In /etc/ssh/sshd_config ensure you have the following options set:

# GSSAPI options
GSSAPIAuthentication yes
GSSAPICleanupCredentials yes
GSSAPIKeyExchange yes                # If your version supports this
GSSAPIStoreCredentialsOnRekey yes    # If your version supports this

Then restart the sshd.

SSH client setup

For the client side, ensure you have the following set under an appropriate "Host" section in /etc/ssh/ssh_config:

Host *
       GSSAPIAuthentication yes
       GSSAPIKeyExchange yes         # If your version supports this
       GSSAPIRenewalForcesRekey yes  # If your version supports this
       GSSAPITrustDns yes
Host *.samdom.example.com
       # It's best to limit this option to only trusted hosts:
       GSSAPIDelegateCredentials yes

The options marked "If your version supports this" are provided in many distribution shipped versions of OpenSSH. The "KeyExchange" options allow host verification via GSSAPI. The "GSSAPIStoreCredentialsOnRekey" (server option) and "GSSAPIRenewalForcesRekey" (client options) allow a Kerberos renewal to propagate down existing SSH connections.

To also allow Putty SSH logins to be passwordless from a Windows machine joined to the same domain as your Linux host requires a reasonably up-to-date version of Putty.

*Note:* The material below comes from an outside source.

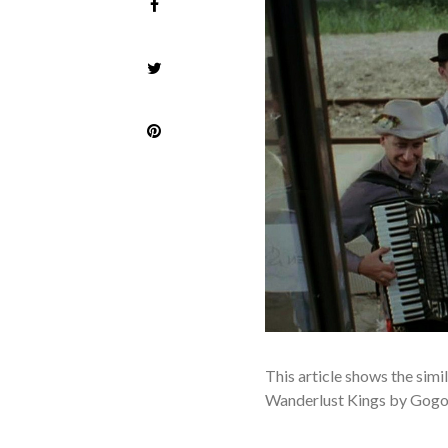
T
his article shows the sim
Wanderlust Kings by Gogol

Then all that needs set for a particular session are: under the Connection -> SSH -> Auth -> GSSAPI, select "Attempt GSSAPI authentication (SSH-2 only)" and "Allow GSSAPI credential delegation". And under Connection -> Data, select "Use system username". This works by relying on Microsoft-provided GSSAPI that uses the Kerberos ticket acquired when you logged in.

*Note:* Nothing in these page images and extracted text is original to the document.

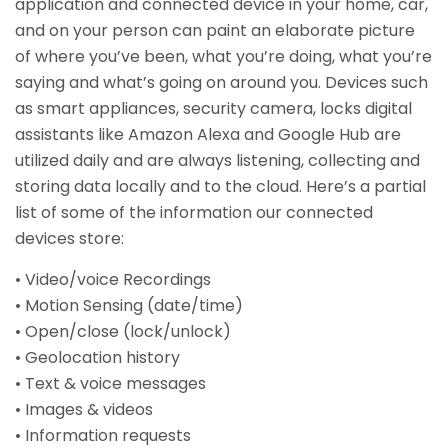
application and connected device in your home, car,
and on your person can paint an elaborate picture
of where you’ve been, what you’re doing, what you’re
saying and what’s going on around you. Devices such
as smart appliances, security camera, locks digital
assistants like Amazon Alexa and Google Hub are
utilized daily and are always listening, collecting and
storing data locally and to the cloud. Here’s a partial
list of some of the information our connected
devices store:
• Video/voice Recordings
• Motion Sensing (date/time)
• Open/close (lock/unlock)
• Geolocation history
• Text & voice messages
• Images & videos
• Information requests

When connecting, realize that principal names and SSH usernames must match. For example, the UPN showed by "klist" on the client must match the username given to SSH client. This is case sensitive.


It is desirable to set "Trust this computer for delegation to any service (Kerberos only)" under the "Delegation" tab in Users and Computers for the computer objects you are SSHing into. This allows your kerberos tickets to pass to the machine you are SSHing into. Through this you can use Kerberized services on the system you have SSH'd into, for example SSHing into yet another computer without a password.

(This tutorial was provided by Colin Simpson, and amended with more Kerberos details by James Johnston. Thanks.)